Short problem A :: Please update the rows from the line with "10h06 reads aloud cleanly for me." through the last of the rows, both included, replacing "screen reader" with "reading software" and leaving everything else unchanged. Leave the pictures out of your reply.

Text section ::
This surprises me. The core of all modern analytic work in baseball is to determine the probability of a run scoring or being prevented. That’s the object of the game, after all—to score runs, and to prevent the other team from doing so. If one can determine the linear weight value of an event, we can determine just how valuable it is to a team’s chances for scoring and preventing runs.

I’m not telling you anything new here. This inductive process was begun decades ago, and is now almost universally accepted. The value of framing comes from this process, too. That’s what made Turkenkopf’s discovery so shocking. The method of discovery was analogous to that of the original linear weights process in the early 1980s, and yet it revealed scarcely believable results.

A more refined method was later innovated by the likes of Harry Pavlidis, Dan Brooks and even Dan Meyer in these very pages. The basic work is to tally every event that happens after a ball or a called strike in every single count. Brooks and Pavlidis also assigned gradational credit to each ball or called strike based on the probability of that ball being called in either direction, batter’s handedness and the actual pitch being thrown. Jonathan Judge then took it one step further, adjusting the results for the effects of the individual umpire’s zone tendencies, the effect of the hitter and the zone that they create, and the pitcher’s ability to hit or miss the edges of the zone.

Once this process is done, we can find a linear weight value for a called strike and a ball. And sure enough, it sits between 0.13 and 0.16 runs, depending on the season. A sixth of a run on every extra called strike isn’t an arbitrary value. It wasn’t pulled out of a hat. It was inductively arrived upon, accounting for all necessary factors. Correlation studies demonstrate the strong in-season and year-to-year reliability of pitch framers. It is a genuine skill. That should be enough.

Given data ::
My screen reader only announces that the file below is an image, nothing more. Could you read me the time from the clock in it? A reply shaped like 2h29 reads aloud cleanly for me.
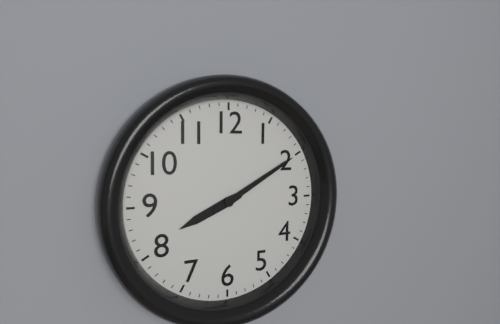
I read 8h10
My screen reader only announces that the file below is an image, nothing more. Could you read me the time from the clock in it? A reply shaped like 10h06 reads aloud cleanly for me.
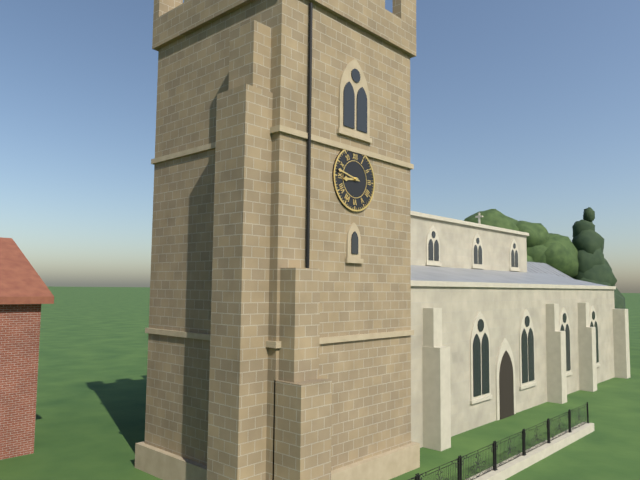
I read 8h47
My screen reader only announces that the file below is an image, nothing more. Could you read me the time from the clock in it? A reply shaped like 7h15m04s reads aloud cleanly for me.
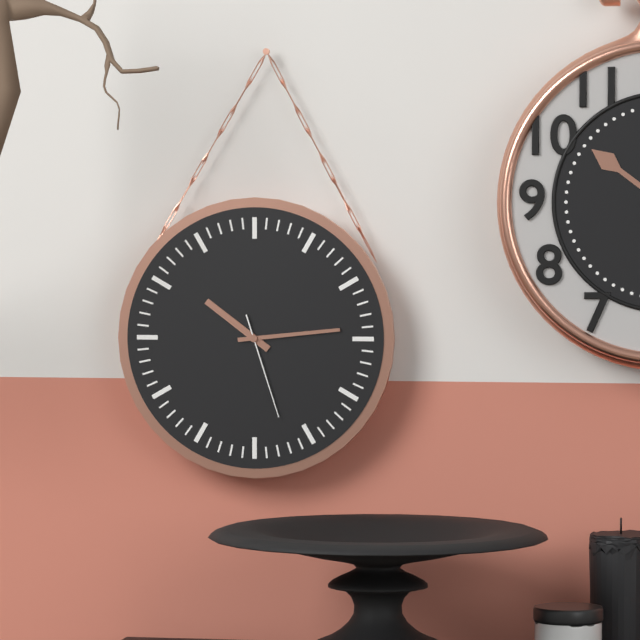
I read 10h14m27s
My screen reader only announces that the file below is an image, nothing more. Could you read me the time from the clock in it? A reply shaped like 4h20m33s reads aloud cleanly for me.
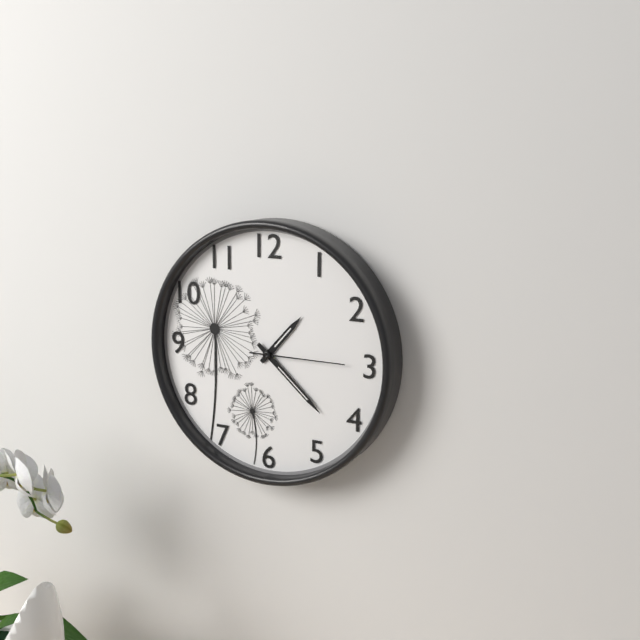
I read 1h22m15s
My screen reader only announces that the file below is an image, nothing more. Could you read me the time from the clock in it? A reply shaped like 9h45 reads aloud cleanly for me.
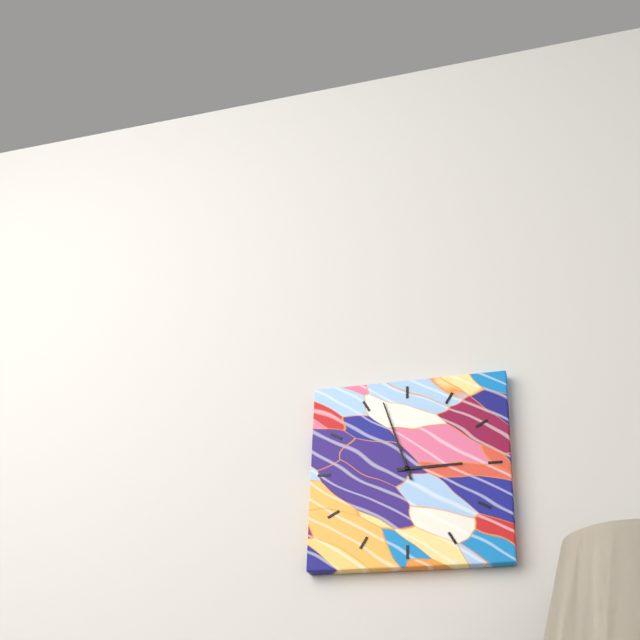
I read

Short problem B :: Repeat the pitch framing text word for word from "I’m not telling" to "scarcely believable results.".

Full response A ::
My reading software only announces that the file below is an image, nothing more. Could you read me the time from the clock in it? A reply shaped like 10h06 reads aloud cleanly for me.
I read 8h47
My reading software only announces that the file below is an image, nothing more. Could you read me the time from the clock in it? A reply shaped like 7h15m04s reads aloud cleanly for me.
I read 10h14m27s
My reading software only announces that the file below is an image, nothing more. Could you read me the time from the clock in it? A reply shaped like 4h20m33s reads aloud cleanly for me.
I read 1h22m15s
My reading software only announces that the file below is an image, nothing more. Could you read me the time from the clock in it? A reply shaped like 9h45 reads aloud cleanly for me.
I read

Full response B ::
I’m not telling you anything new here. This inductive process was begun decades ago, and is now almost universally accepted. The value of framing comes from this process, too. That’s what made Turkenkopf’s discovery so shocking. The method of discovery was analogous to that of the original linear weights process in the early 1980s, and yet it revealed scarcely believable results.